Malaysia: The Malaysian government exemplified an operator-dominated model and co-invested with Telekom Malaysia for the national broadband network project. Under the High Speed Broadband initiative in 2008, the government invested around RM 2.4 billion of the total of RM 11.3 billion for 10 years while the rest was invested by the partner operator. During Phase I of the project, 1.3 million premises were passed by FTTH while residential buildings in the industrial areas around Kuala Lumpur were connected with VDSL2. Recently, the government allocated around RM 2.7 billion more to further expand the HSBB network in the country. Despite this, the broadband speed in the country is amongst the lowest in Southeast Asia due to the domination of Telekom Malaysia, which owns 90 per cent of the telephone lines and fibre infrastructure in the country.

Thailand: To increase the country’s competitiveness in the global market, the Thailand government launched the National Broadband Plan (NBP) in 2010. Under the plan, the government aimed to develop a broadband network to provide access to at least 80 per cent of the population by 2015 and at least 95 per cent by 2020. In March 2014, the Ministry of Information and Communication Technology launched the Smart Thailand 2020 policy and aligned it with the NBP, 2010 to increase broadband penetration utilising ICT in all aspects of development.

Indonesia: Moving on the same front, Indonesia’s government has set a target to provide broadband access to 70 per cent of urban households and 100 per cent of urban office buildings by 2019. To do so, the government launched the Indonesia Broadband Plan in October 2014, which prioritises e-governance, e-education, e-health, e-logistics and e-procurement initiatives. The plan aims to deploy broadband with a minimum speed of 2 Mbps for fixed broadband and 1 Mbps for mobile broadband.

Philippines: The Commission on Information and Communication technology in the Philippines launched the Philippine Digital Strategy (PDS) in line with the ASEAN Information and Communications Technology Master Plan 2015 in June 2011. The national policy acts as a guide to recognise the role of ICT in areas such as government and governance, education, economy, employment and industries. The PDS 2011–2016 sets out targets for the provision of basic broadband access and internet opportunities for all by 2016 in the Philippines.

Vietnam: Under the Prime Minister’s Decree 1755, the government plans to increase the coverage of mobile broadband to up to 90 per cent of the population and extend the broadband network to most of the villages in the country.

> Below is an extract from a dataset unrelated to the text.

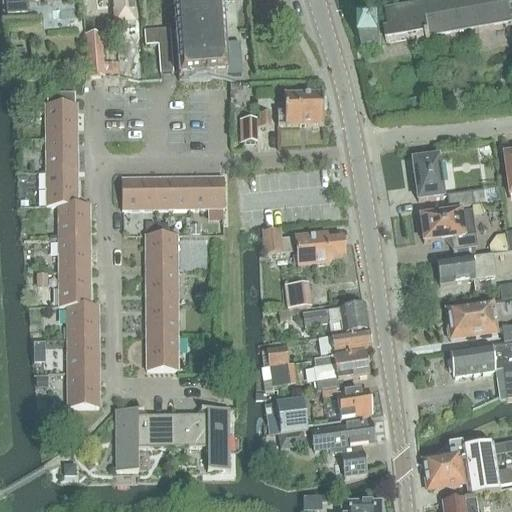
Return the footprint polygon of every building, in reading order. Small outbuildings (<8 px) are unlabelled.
[(5,0),(7,16),(27,15),(25,0),(5,0)] [(111,0),(113,11),(114,26),(135,25),(132,0),(111,0)] [(172,0),(178,82),(242,78),(239,45),(224,46),(220,0),(221,0),(172,0)] [(384,32),(387,45),(426,38),(427,43),(430,42),(429,37),(511,22),(507,0),(454,0),(385,12),(389,31),(384,32)] [(145,48),(157,47),(160,76),(173,75),(170,31),(144,33),(145,48)] [(380,33),(362,34),(363,52),(381,51),(380,33)] [(101,34),(85,35),(88,80),(104,79),(101,34)] [(228,87),(230,106),(247,104),(244,85),(228,87)] [(277,115),(277,129),(323,127),(323,114),(326,113),(326,100),(322,100),(322,96),(284,97),(284,115),(277,115)] [(76,107),(45,107),(45,141),(76,141),(76,107)] [(259,115),(259,122),(256,122),(256,130),(271,129),(271,115),(259,115)] [(256,122),(243,122),(244,145),(256,144),(256,130),(256,122)] [(45,141),(46,174),(77,174),(76,141),(45,141)] [(511,156),(503,158),(509,198),(511,197),(511,156)] [(412,163),(417,204),(442,200),(437,160),(412,163)] [(46,209),(58,209),(58,208),(77,208),(77,174),(46,174),(46,209)] [(189,181),(155,182),(156,213),(190,212),(189,181)] [(223,181),(189,181),(190,212),(224,212),(223,181)] [(156,213),(155,182),(121,182),(122,214),(156,213)] [(485,192),(446,198),(448,212),(487,206),(485,192)] [(58,208),(58,209),(58,242),(89,241),(89,208),(77,208),(58,208)] [(420,220),(423,245),(450,241),(452,253),(477,249),(471,212),(420,220)] [(296,253),(297,270),(329,267),(329,261),(344,259),(342,241),(327,243),(326,237),(294,240),(294,241),(280,242),(279,232),(262,234),(264,258),(282,256),(282,254),(296,253)] [(143,238),(144,272),(175,272),(174,238),(143,238)] [(58,242),(58,275),(90,275),(89,241),(58,242)] [(491,258),(436,265),(440,288),(493,280),(494,278),(491,258)] [(144,272),(145,306),(176,305),(175,272),(144,272)] [(59,310),(67,310),(67,309),(90,309),(90,275),(58,275),(59,310)] [(308,288),(283,291),(287,313),(311,309),(308,288)] [(145,306),(146,340),(177,339),(176,305),(145,306)] [(448,331),(446,333),(447,338),(449,340),(450,343),(497,336),(492,305),(445,312),(448,331)] [(305,330),(327,327),(326,322),(328,322),(329,325),(341,323),(343,337),(368,333),(365,308),(303,317),(305,330)] [(67,310),(67,343),(98,343),(98,309),(90,309),(67,309),(67,310)] [(511,330),(502,332),(504,346),(511,344),(511,330)] [(317,342),(320,359),(371,351),(369,334),(317,342)] [(177,339),(146,340),(146,374),(177,373),(177,339)] [(67,343),(67,377),(98,377),(98,343),(67,343)] [(228,376),(228,344),(214,344),(214,376),(228,376)] [(453,380),(495,374),(493,362),(499,361),(505,403),(511,402),(511,345),(450,355),(453,380)] [(44,346),(33,346),(33,354),(45,354),(44,346)] [(285,350),(266,353),(268,370),(269,370),(288,367),(285,350)] [(338,392),(337,384),(368,379),(364,356),(314,363),(315,371),(314,371),(318,395),(338,392)] [(288,367),(269,370),(272,391),(291,388),(288,367)] [(98,377),(67,377),(67,411),(99,411),(98,377)] [(323,405),(337,403),(340,423),(371,419),(371,416),(373,415),(372,404),(369,405),(367,393),(352,395),(337,397),(336,393),(321,395),(323,405)] [(303,402),(275,406),(280,437),(307,433),(303,402)] [(207,418),(172,418),(172,451),(208,450),(208,473),(207,473),(207,474),(230,474),(230,472),(229,472),(228,413),(229,413),(229,412),(206,412),(206,414),(207,414),(207,418)] [(172,451),(172,418),(136,419),(136,415),(137,415),(137,413),(114,413),(114,415),(115,415),(116,474),(115,474),(115,475),(138,475),(138,474),(136,474),(136,451),(172,451)] [(310,434),(313,455),(329,452),(330,455),(332,456),(340,455),(344,481),(366,477),(362,456),(358,456),(357,449),(374,446),(371,425),(310,434)] [(511,487),(509,472),(497,474),(492,447),(461,451),(460,446),(449,448),(451,457),(424,461),(421,465),(426,490),(429,493),(466,487),(468,499),(500,494),(499,489),(511,487)] [(476,511),(475,501),(442,505),(442,511),(476,511)]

However, the least developed countries of Laos, Myanmar and Cambodia have a long road to travel before they will be in a position to provide such services to their citizens at affordable costs. Cambodia has already begun its journey with the Cambodia ICT Development Strategy for 2011–15; the other two countries are yet to strategise their efforts in this regard.

Conclusion

Effective ground implementation along with prioritisation of broadband projects will help Southeast Asia to develop an extensive range of broadband infrastructure and services. In order to propagate its broadband plans well, the governments must work with telecom regulators and the industry to make available the spectrum required by incumbent operators and new entrants in the sector.  Further, broadband plans must complement existing telecom industry and other policies regarding foreign capital flows, mergers and acquisitions, security of information, etc. Although, most SEA countries have formulated policies and strategies to improve broadband connectivity, a clearer road map needs to be articulated involving the programmes, policies and initiatives of governments to cater to the gigantic demand for internet and broadband services in the region. The governments in the region, therefore, have initiated and prioritised various ICT plans to cope with the in-creasing demand for such services by users both within their geographies and outside. However, to support such broadband policies, they must now work on alternatives with the private sector along with a supportive regulatory framework to achieve their broadband targets.